Pimp my Powershell - Use PSColor, Oh My Posh and Posh Git to color up your life

Published: November 26th, 2021

Since I recently spent a lot of time in Windows Terminal and especially in PowerShell, I searched a way to get more information in the prompt, like in Git Bash or a Unix shell. Luckily there are some awesome people, who think the same and created some nice tools to achieve exactly this. Which to choose and how to setup everything, I will show you in the following article.

PowerShell in Windows Terminal with color

Windows Terminal

Before we start: I strongly suggest you get Windows Terminal. This enables you not only to run multiple shells in one Wrapper, but also bundles together as many Shells as you want. I personally love to have my WSL -> Ubuntu running in one tab and another with a PowerShell and so on (before the pimping I also had a Git Bash running which is obsolete now).

Now open up a PowerShell and let the fun begin!

PSColor

First we install PSColor from David Lindblad.
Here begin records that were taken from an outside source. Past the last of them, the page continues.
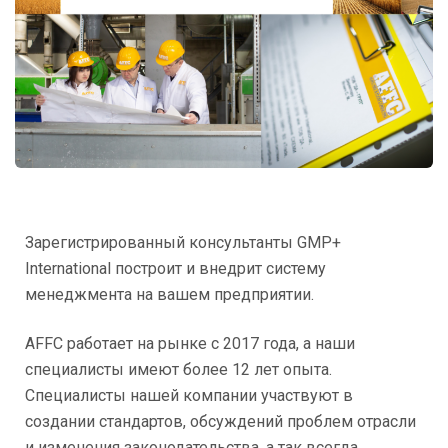
Зарегистрированный консультанты
GMP
+
International
построит и внедрит систему
менеджмента на вашем предприятии.
AFFC работает на рынке с 2017 года, а наши
специалисты имеют более 12 лет опыта.
Специалисты нашей компании участвуют в
создании стандартов, обсуждений проблем отрасли
и изменения законодательства, а так всегда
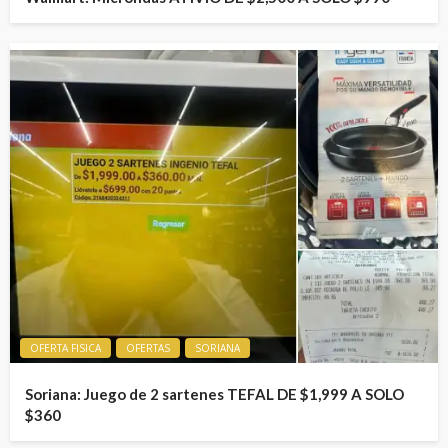
OFERTA FISICA
OFERTAS
SORIANA
Soriana: Juego de 2 sartenes TEFAL DE $1,999 A SOLO
$360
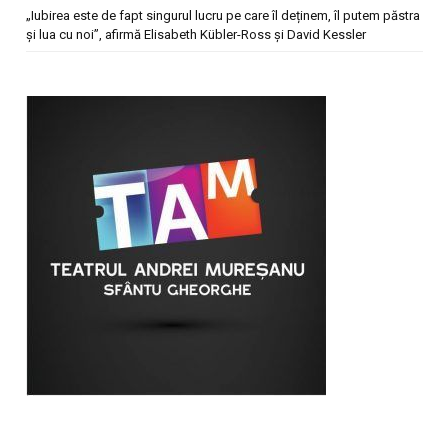
„Iubirea este de fapt singurul lucru pe care îl deținem, îl putem păstra
și lua cu noi”, afirmă Elisabeth Kübler-Ross și David Kessler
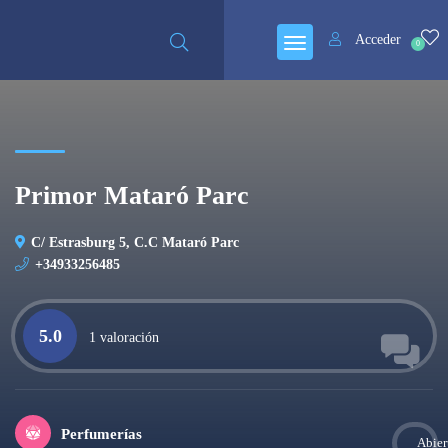
Acceder
0
Primor Mataró Parc
C/ Estrasburg 5, C.C Mataró Parc
+34933256485
5.0
1 valoración
Perfumerías
Abier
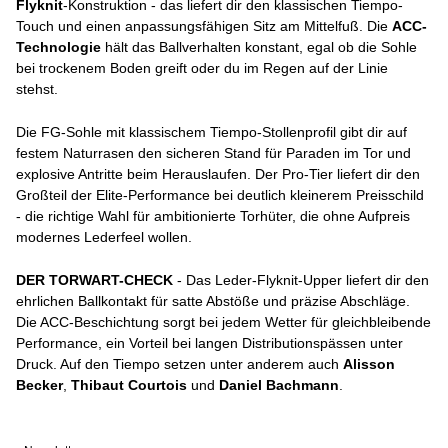
Flyknit
-Konstruktion - das liefert dir den klassischen Tiempo-
Touch und einen anpassungsfähigen Sitz am Mittelfuß. Die
ACC-
Technologie
hält das Ballverhalten konstant, egal ob die Sohle
bei trockenem Boden greift oder du im Regen auf der Linie
stehst.
Die FG-Sohle mit klassischem Tiempo-Stollenprofil gibt dir auf
festem Naturrasen den sicheren Stand für Paraden im Tor und
explosive Antritte beim Herauslaufen. Der Pro-Tier liefert dir den
Großteil der Elite-Performance bei deutlich kleinerem Preisschild
- die richtige Wahl für ambitionierte Torhüter, die ohne Aufpreis
modernes Lederfeel wollen.
DER TORWART-CHECK
- Das Leder-Flyknit-Upper liefert dir den
ehrlichen Ballkontakt für satte Abstöße und präzise Abschläge.
Die ACC-Beschichtung sorgt bei jedem Wetter für gleichbleibende
Performance, ein Vorteil bei langen Distributionspässen unter
Druck. Auf den Tiempo setzen unter anderem auch
Alisson
Becker
,
Thibaut Courtois
und
Daniel Bachmann
.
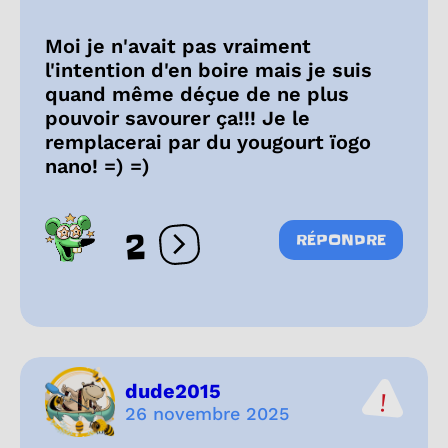
Moi je n'avait pas vraiment
l'intention d'en boire mais je suis
quand même déçue de ne plus
pouvoir savourer ça!!! Je le
remplacerai par du yougourt ïogo
nano! =) =)
2
RÉPONDRE
Ouvrir les réactions
dude2015
26 novembre 2025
This is as straightforward as it can get:

Install-Module PSColor -Scope CurrentUser

Import-Module PSColor

This will enable the coloring and highlighting of files and folders with a ls.

But this is not enough, we want more colors (or at least more information on the command line)!

Oh My Posh and Posh Git

Next step is to get Oh My Posh | Oh My Posh on GitHub from Jan de Dobbeleer and Posh Git from Keith Dalby.

Preparation with Nerd Fonts

This needs a bit more work, since Oh My Posh is intended to be used with a Nerd Font. So head over there, grab yourself a font of your liking and download it. I went with JetBrainsMono, since I am used to it through wortking with JetBrains products. But you can choose whatever you like, Oh My Posh recommends Meslo LGM NF. Install the font and select it as standard font in Windows Terminal Strg+, -> Standard -> Display.

Setting up the prompt

Now we are ready for the magic!

We want the Shell to display git states and some other information about the current folder and so on. Luckily there are two plugins who do exactly that!

Posh Git displays Git information in the prompt and gives aus tab autocompletion for the git commands. Oh My Posh gives us all the display sugar we need and enables us to colorize nearly anything in Powershell.

So let's install and activate it!

Install-Module oh-my-posh -Scope CurrentUser
Install-Module posh-git -Scope CurrentUser

Import-Module oh-my-posh
Import-Module posh-git

Set-PoshPrompt -Theme jv_sitecorian

Add everything to our User Profile

This looks already pretty awesome. But we will loose our nifty prompt on restart. So let's change this.

A simple:

$profile

will give us the current location of our Powershell profile. We can then open it with a IDE of our choice. If you have VS Code running you can directly fire it up via CLI:

code <path to your file>\Microsoft.PowerShell_profile.ps1

Just add the commands from before

Import-Module PSColor
Import-Module oh-my-posh
Import-Module posh-git

Set-PoshPrompt -Theme jv_sitecorian

save and reload your profile

. $profile

and there you go! If everything did work, your prompt should now look very similar to the screenshot from the beginning of this article.

And yes, this will also port to IDEs which will open up an internal Terminal like VS Code. Although they might need a bit more love depending on the fonts they inject.

Hope this was fun and helpful. After a short period of getting used to the different looking prompt I don't want to go back anymore. Maybe you feel the same.